By Louis Juricic
The chance of a global recession is nearing 50%, according to economists at Citi. The bank joins a growing chorus of analysts and pundits warning about the dire effects tighter financial conditions could have on world economies.
In Senate testimony Wednesday, U.S. Federal Reserve Chairman Jerome Powell said the central bank was not trying to provoke a recession while stressing the priority was fighting inflation. It’s a view shared by central bankers around the world.

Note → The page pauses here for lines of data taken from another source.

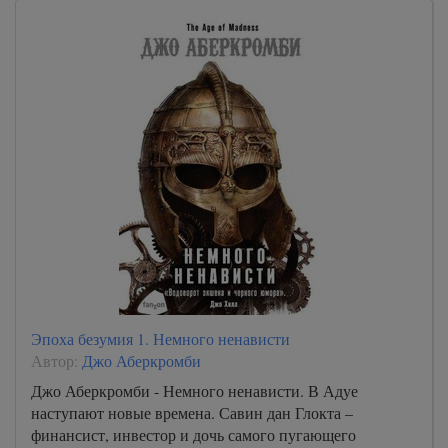
Эпоха безумия 1. Немного ненависти
Автор:
Джо Аберкромби
Джо Аберкромби - Немного ненависти. В Адуе
наступают новые времена. Савин дан Глокта –
финансист, инвестор и дочь самого пугающего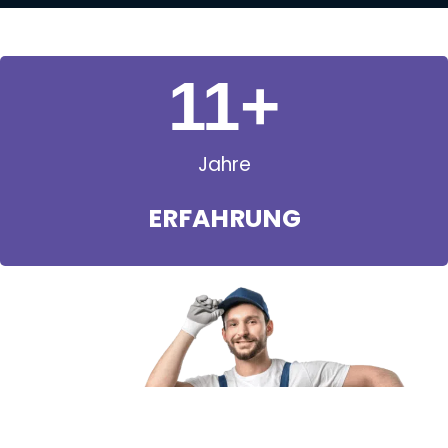
11
+
Jahre
ERFAHRUNG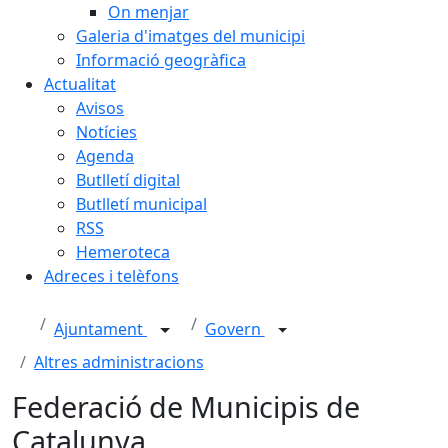
On menjar
Galeria d'imatges del municipi
Informació geogràfica
Actualitat
Avisos
Notícies
Agenda
Butlletí digital
Butlletí municipal
RSS
Hemeroteca
Adreces i telèfons
Ajuntament
Govern
Altres administracions
Federació de Municipis de
Catalunya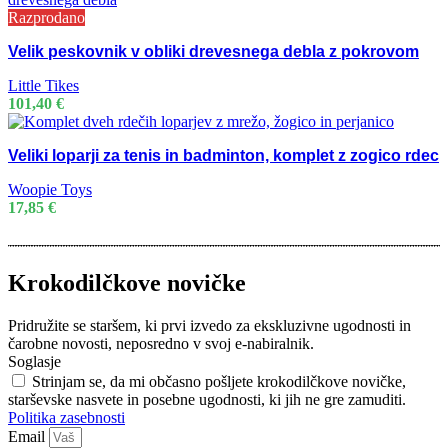
Razprodano
Velik peskovnik v obliki drevesnega debla z pokrovom
Little Tikes
101,40
€
Veliki loparji za tenis in badminton, komplet z zogico rdec
Woopie Toys
17,85
€
Krokodilčkove novičke
Pridružite se staršem, ki prvi izvedo za ekskluzivne ugodnosti in
čarobne novosti, neposredno v svoj e-nabiralnik.
Soglasje
Strinjam se, da mi občasno pošljete krokodilčkove novičke,
starševske nasvete in posebne ugodnosti, ki jih ne gre zamuditi.
Politika zasebnosti
Email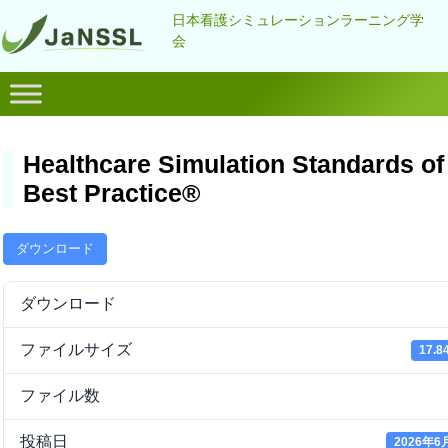
日本看護シミュレーションラーニング学
会
Healthcare Simulation Standards of
Best Practice®
ダウンロード
ダウンロード
ファイルサイズ
17.8
ファイル数
投稿日
2026年6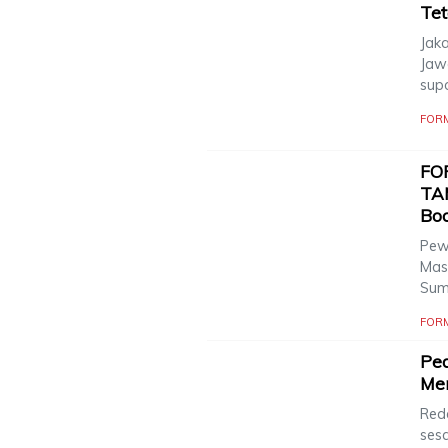
Tet
Jaka
Jaw
sup
FOR
FO
TA
Boc
Pew
Mas
Sum
FOR
Ped
Me
Red
ses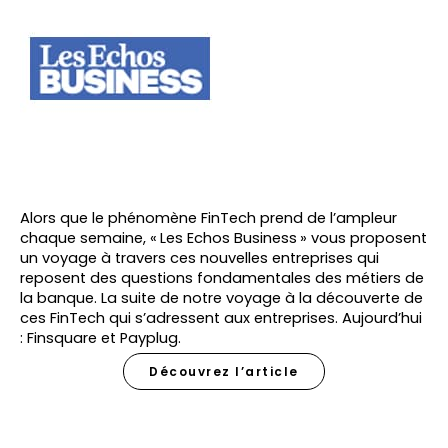
Alors que le phénomène FinTech prend de l’ampleur
chaque semaine, « Les Echos Business » vous proposent
un voyage à travers ces nouvelles entreprises qui
reposent des questions fondamentales des métiers de
la banque. La suite de notre voyage à la découverte de
ces FinTech qui s’adressent aux entreprises. Aujourd’hui
: Finsquare et Payplug.
Découvrez l’article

“The global economy continues to be afflicted by severe supply shocks, which are pushing up inflation and driving down growth. But more recently, two further factors have burst onto the scene: Central banks are hiking policy rates with increasing vigor in their fight against inflation, and the global consumer’s demand for goods looks to be softening,” wrote Citi economist Nathan Sheets in a note to clients.

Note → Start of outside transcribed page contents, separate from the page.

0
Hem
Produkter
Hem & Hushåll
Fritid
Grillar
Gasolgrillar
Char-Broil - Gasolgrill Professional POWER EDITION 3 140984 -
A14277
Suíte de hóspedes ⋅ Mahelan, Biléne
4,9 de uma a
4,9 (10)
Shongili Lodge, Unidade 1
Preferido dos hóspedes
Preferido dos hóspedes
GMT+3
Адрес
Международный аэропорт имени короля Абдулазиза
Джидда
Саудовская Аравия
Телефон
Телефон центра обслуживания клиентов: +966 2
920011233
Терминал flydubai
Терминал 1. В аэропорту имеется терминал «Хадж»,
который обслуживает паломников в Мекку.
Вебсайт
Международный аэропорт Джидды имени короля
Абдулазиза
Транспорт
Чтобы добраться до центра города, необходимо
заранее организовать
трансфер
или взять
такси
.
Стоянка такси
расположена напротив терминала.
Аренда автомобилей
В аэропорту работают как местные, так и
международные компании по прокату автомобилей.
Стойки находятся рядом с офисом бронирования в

Sheets added, “The experience of history indicates that disinflation often carries meaningful costs for growth, and we see the aggregate probability of recession as now approaching 50%.”
The bank is seeing increased evidence of softening in the global consumers' demand for goods, and retailers are starting to complain about rising inventories, especially of consumer discretionary goods. Reports also indicate a slackening of consumer demand for smartphones and PCs.
On the bright side, container shipping costs from China have recently moved down, which hints at potentially reduced pressures on supply chains.